### Work item
Among the entries below, tally each line containing "wash"; respond with the total only.

### Data supplied ###

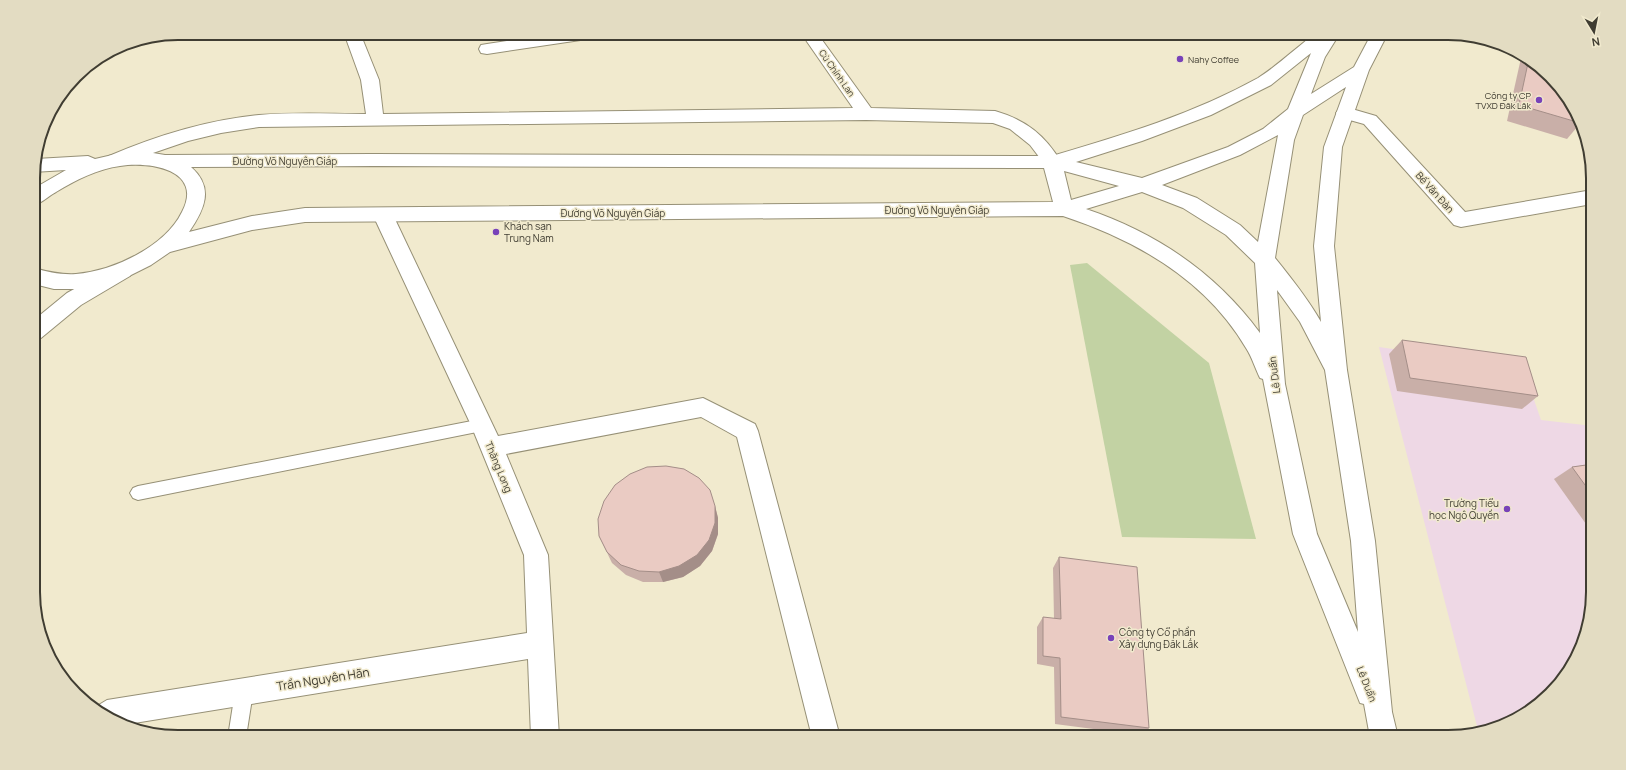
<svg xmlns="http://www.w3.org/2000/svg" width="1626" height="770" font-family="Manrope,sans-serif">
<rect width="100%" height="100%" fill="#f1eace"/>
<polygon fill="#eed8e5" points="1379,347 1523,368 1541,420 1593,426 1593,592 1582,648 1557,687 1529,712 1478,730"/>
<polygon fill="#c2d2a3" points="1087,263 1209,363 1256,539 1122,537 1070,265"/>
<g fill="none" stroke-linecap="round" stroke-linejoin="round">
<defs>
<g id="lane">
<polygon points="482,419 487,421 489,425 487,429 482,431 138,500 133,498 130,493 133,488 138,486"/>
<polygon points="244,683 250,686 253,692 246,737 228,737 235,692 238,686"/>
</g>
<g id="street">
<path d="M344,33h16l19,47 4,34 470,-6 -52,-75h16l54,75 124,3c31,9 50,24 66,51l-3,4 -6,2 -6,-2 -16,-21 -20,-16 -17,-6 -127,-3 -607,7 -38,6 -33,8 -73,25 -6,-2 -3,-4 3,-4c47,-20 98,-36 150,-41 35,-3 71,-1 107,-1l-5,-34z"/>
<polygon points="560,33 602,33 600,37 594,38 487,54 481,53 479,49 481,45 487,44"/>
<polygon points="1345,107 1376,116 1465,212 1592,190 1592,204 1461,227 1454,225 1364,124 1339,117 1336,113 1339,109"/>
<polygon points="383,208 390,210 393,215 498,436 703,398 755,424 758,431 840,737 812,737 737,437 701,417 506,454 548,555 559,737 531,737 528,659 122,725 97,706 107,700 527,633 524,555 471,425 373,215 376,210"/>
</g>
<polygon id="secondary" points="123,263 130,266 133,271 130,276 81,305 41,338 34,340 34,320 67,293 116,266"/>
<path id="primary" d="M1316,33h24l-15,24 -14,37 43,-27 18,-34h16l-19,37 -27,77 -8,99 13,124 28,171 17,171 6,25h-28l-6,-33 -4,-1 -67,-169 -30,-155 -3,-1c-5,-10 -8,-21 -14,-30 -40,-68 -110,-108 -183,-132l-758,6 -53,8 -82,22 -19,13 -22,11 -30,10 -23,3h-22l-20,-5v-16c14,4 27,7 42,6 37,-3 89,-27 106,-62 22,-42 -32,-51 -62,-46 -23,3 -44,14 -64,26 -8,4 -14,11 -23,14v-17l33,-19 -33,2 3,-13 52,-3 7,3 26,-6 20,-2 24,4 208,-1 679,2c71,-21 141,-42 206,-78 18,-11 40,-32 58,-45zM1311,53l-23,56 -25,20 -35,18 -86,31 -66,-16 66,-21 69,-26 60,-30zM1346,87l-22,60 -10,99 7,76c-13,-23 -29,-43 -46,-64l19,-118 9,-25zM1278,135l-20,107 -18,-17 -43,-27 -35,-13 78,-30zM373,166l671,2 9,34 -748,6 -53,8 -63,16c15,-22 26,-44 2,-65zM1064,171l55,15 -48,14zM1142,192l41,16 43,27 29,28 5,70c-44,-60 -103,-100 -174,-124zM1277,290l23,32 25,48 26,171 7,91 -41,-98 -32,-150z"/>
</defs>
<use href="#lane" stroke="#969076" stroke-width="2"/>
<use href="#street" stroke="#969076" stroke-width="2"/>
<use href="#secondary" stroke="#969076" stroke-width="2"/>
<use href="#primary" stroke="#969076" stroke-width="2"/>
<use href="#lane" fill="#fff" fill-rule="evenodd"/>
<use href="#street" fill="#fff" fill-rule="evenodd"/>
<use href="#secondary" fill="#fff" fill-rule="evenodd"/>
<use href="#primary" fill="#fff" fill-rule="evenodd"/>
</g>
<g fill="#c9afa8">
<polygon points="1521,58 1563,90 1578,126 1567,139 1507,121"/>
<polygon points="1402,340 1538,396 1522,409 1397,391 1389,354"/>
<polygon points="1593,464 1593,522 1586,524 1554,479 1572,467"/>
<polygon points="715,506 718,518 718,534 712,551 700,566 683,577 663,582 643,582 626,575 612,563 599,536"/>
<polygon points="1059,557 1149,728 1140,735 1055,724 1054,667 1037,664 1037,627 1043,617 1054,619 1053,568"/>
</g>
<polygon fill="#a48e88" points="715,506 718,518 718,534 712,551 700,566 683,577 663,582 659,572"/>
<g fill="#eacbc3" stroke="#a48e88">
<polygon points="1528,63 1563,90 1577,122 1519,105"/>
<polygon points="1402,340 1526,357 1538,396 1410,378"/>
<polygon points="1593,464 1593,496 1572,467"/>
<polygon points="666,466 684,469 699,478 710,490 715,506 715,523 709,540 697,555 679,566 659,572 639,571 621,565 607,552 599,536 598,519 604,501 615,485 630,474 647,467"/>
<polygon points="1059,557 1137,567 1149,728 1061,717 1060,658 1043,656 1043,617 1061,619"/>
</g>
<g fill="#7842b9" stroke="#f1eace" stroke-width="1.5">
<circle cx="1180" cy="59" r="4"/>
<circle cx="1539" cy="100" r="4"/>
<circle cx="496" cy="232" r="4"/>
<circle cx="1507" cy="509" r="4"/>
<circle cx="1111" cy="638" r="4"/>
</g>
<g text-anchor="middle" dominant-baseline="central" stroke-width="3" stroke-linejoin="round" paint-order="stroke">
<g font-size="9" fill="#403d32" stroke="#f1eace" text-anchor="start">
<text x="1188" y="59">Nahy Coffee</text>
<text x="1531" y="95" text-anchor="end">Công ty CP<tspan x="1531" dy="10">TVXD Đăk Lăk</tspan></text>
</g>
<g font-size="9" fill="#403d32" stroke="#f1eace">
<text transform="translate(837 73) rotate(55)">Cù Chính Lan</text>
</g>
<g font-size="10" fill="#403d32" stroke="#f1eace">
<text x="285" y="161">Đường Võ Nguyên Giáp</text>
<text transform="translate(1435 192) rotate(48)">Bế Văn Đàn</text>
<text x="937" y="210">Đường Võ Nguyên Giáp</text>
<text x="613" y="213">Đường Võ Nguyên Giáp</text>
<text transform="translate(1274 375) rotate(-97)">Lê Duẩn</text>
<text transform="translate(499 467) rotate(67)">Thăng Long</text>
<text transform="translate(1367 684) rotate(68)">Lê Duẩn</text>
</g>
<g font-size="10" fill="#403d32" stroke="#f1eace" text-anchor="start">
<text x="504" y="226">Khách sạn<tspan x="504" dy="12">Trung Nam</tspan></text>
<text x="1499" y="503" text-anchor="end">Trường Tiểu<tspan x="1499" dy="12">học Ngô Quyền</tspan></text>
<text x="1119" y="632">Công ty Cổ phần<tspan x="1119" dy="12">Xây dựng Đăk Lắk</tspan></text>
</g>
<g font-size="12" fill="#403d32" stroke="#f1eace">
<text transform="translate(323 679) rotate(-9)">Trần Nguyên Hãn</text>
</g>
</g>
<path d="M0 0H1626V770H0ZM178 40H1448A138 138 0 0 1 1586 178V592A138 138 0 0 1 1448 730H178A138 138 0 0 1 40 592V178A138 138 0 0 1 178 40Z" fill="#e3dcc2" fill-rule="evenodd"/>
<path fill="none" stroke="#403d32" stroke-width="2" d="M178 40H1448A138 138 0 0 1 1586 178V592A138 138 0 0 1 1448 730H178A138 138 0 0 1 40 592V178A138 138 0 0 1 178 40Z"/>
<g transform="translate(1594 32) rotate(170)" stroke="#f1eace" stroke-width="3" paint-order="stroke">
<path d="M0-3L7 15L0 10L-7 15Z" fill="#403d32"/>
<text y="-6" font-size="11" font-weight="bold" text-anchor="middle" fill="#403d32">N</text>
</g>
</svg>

###
### Data supplied ###

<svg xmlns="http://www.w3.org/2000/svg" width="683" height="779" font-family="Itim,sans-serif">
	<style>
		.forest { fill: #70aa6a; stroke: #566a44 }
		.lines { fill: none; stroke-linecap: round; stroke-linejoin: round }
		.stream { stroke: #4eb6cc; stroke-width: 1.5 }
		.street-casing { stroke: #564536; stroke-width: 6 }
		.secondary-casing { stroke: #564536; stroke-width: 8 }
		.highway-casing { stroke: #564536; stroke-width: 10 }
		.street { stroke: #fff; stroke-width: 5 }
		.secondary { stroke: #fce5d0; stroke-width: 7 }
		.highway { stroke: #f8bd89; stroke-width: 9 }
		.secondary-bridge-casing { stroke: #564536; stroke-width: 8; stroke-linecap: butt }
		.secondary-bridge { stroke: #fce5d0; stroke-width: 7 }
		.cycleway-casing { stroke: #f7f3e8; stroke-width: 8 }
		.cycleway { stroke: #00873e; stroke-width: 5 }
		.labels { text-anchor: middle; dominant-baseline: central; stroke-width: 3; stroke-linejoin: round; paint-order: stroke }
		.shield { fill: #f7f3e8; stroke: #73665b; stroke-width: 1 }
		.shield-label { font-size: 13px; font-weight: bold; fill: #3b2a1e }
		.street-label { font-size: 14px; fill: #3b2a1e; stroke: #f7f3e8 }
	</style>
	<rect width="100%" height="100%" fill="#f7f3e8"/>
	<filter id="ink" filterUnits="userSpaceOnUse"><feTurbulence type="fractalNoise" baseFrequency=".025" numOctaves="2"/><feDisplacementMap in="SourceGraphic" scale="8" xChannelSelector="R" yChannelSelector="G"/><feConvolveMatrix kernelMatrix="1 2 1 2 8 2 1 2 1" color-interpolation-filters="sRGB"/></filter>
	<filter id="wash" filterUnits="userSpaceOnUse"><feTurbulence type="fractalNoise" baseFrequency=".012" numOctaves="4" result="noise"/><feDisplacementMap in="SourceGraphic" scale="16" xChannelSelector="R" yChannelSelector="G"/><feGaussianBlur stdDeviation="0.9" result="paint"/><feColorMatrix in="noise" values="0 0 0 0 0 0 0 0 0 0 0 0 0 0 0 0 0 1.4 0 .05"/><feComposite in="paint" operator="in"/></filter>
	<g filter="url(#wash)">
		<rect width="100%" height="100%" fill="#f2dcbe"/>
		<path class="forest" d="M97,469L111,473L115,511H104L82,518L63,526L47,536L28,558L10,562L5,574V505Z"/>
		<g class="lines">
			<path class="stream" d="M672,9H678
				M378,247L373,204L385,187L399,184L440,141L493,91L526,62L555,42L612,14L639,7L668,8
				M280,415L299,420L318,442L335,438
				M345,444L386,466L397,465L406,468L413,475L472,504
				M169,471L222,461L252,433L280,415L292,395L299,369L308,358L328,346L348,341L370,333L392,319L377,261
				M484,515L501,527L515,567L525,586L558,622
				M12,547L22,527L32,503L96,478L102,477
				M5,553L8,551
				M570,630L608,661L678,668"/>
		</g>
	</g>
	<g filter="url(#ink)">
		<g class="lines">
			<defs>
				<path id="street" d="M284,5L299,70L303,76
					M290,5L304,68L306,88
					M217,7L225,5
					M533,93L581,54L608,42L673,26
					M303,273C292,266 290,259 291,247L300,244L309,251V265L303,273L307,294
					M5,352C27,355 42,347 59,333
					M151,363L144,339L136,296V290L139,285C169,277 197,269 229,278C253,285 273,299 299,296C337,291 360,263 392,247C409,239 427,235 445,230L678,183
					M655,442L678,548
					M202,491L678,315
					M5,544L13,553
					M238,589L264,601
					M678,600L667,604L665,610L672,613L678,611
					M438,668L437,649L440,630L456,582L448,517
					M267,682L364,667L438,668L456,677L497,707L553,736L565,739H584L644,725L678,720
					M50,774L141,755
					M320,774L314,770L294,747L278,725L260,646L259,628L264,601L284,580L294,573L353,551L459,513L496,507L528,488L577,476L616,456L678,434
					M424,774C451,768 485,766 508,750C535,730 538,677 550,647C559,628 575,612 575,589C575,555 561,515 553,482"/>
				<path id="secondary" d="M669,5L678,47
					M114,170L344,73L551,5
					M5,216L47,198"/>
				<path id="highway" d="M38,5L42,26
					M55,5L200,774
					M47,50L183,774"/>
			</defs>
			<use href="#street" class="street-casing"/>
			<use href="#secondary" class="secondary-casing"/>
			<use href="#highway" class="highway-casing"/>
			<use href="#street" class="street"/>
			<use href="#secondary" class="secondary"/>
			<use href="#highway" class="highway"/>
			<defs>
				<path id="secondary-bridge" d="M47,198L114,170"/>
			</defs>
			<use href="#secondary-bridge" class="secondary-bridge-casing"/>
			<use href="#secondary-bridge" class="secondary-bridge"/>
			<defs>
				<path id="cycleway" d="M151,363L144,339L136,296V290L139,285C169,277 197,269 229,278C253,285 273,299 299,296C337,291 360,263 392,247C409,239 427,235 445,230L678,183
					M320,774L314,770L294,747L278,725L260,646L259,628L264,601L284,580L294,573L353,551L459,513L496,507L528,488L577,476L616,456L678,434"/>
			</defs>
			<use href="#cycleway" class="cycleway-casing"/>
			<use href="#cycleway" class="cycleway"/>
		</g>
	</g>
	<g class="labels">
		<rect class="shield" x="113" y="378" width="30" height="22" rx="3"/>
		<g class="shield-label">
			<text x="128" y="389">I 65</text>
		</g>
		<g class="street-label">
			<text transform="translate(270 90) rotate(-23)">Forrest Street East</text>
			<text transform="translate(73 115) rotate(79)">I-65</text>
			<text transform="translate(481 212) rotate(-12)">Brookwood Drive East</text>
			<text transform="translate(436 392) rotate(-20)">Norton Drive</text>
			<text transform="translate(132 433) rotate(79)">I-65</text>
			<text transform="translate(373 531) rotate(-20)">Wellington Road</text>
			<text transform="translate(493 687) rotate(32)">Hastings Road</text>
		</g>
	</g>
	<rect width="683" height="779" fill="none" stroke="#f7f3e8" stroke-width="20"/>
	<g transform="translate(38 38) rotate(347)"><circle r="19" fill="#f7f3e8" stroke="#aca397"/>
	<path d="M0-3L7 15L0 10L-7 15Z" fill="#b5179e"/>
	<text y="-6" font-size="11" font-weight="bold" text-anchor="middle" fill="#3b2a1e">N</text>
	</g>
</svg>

###

### Response area
2